Document understanding data
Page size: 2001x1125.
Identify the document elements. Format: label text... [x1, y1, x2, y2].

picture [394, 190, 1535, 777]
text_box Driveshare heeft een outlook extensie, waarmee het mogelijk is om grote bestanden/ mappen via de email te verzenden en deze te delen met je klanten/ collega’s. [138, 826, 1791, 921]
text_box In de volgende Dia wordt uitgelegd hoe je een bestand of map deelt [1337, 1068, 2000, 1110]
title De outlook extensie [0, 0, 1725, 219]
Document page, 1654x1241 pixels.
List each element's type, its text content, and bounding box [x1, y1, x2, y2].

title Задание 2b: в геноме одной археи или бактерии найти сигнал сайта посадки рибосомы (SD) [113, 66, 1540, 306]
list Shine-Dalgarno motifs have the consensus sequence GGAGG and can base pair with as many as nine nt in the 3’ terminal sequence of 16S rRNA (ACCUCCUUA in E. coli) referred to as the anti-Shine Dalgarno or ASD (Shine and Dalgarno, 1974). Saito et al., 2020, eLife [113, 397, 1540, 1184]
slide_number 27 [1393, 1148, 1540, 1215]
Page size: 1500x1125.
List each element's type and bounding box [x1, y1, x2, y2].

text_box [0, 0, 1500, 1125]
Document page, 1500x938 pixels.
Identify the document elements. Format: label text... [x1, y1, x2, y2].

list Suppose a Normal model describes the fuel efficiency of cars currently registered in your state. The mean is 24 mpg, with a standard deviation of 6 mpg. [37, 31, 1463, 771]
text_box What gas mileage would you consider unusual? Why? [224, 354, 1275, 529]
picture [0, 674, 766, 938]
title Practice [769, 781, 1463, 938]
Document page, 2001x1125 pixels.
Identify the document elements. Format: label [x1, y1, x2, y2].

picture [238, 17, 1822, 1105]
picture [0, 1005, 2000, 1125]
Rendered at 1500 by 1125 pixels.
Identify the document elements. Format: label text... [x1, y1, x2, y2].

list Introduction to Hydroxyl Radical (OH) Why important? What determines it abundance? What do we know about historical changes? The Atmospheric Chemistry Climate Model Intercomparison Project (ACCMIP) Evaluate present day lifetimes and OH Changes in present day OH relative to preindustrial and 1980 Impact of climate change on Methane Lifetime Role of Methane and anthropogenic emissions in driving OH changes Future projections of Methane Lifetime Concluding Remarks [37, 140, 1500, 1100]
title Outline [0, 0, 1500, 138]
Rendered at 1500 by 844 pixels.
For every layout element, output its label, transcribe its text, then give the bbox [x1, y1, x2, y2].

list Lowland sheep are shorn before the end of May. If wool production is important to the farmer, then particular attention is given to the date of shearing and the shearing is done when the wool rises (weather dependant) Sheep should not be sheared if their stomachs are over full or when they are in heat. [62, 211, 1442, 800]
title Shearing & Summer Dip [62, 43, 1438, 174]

_WHAT YOU NEED TO DO:_ Your answer must be an exact transcription of every record above.

_ANSWER TO THE EXERCISE:_
Page size: 2001x1125.
Identify the document elements. Format: label text... [x1, y1, x2, y2].

picture [394, 190, 1535, 777]
text_box Driveshare heeft een outlook extensie, waarmee het mogelijk is om grote bestanden/ mappen via de email te verzenden en deze te delen met je klanten/ collega’s. [138, 826, 1791, 921]
text_box In de volgende Dia wordt uitgelegd hoe je een bestand of map deelt [1337, 1068, 2000, 1110]
title De outlook extensie [0, 0, 1725, 219]
Document page, 1654x1241 pixels.
List each element's type, its text content, and bounding box [x1, y1, x2, y2].

title Задание 2b: в геноме одной археи или бактерии найти сигнал сайта посадки рибосомы (SD) [113, 66, 1540, 306]
list Shine-Dalgarno motifs have the consensus sequence GGAGG and can base pair with as many as nine nt in the 3’ terminal sequence of 16S rRNA (ACCUCCUUA in E. coli) referred to as the anti-Shine Dalgarno or ASD (Shine and Dalgarno, 1974). Saito et al., 2020, eLife [113, 397, 1540, 1184]
slide_number 27 [1393, 1148, 1540, 1215]
Page size: 1500x1125.
List each element's type and bounding box [x1, y1, x2, y2].

text_box [0, 0, 1500, 1125]
Document page, 1500x938 pixels.
Identify the document elements. Format: label text... [x1, y1, x2, y2].

list Suppose a Normal model describes the fuel efficiency of cars currently registered in your state. The mean is 24 mpg, with a standard deviation of 6 mpg. [37, 31, 1463, 771]
text_box What gas mileage would you consider unusual? Why? [224, 354, 1275, 529]
picture [0, 674, 766, 938]
title Practice [769, 781, 1463, 938]
Document page, 2001x1125 pixels.
Identify the document elements. Format: label [x1, y1, x2, y2].

picture [238, 17, 1822, 1105]
picture [0, 1005, 2000, 1125]
Rendered at 1500 by 1125 pixels.
Identify the document elements. Format: label text... [x1, y1, x2, y2].

list Introduction to Hydroxyl Radical (OH) Why important? What determines it abundance? What do we know about historical changes? The Atmospheric Chemistry Climate Model Intercomparison Project (ACCMIP) Evaluate present day lifetimes and OH Changes in present day OH relative to preindustrial and 1980 Impact of climate change on Methane Lifetime Role of Methane and anthropogenic emissions in driving OH changes Future projections of Methane Lifetime Concluding Remarks [37, 140, 1500, 1100]
title Outline [0, 0, 1500, 138]
Rendered at 1500 by 844 pixels.
For every layout element, output its label, transcribe its text, then give the bbox [x1, y1, x2, y2].

list Lowland sheep are shorn before the end of May. If wool production is important to the farmer, then particular attention is given to the date of shearing and the shearing is done when the wool rises (weather dependant) Sheep should not be sheared if their stomachs are over full or when they are in heat. [62, 211, 1442, 800]
title Shearing & Summer Dip [62, 43, 1438, 174]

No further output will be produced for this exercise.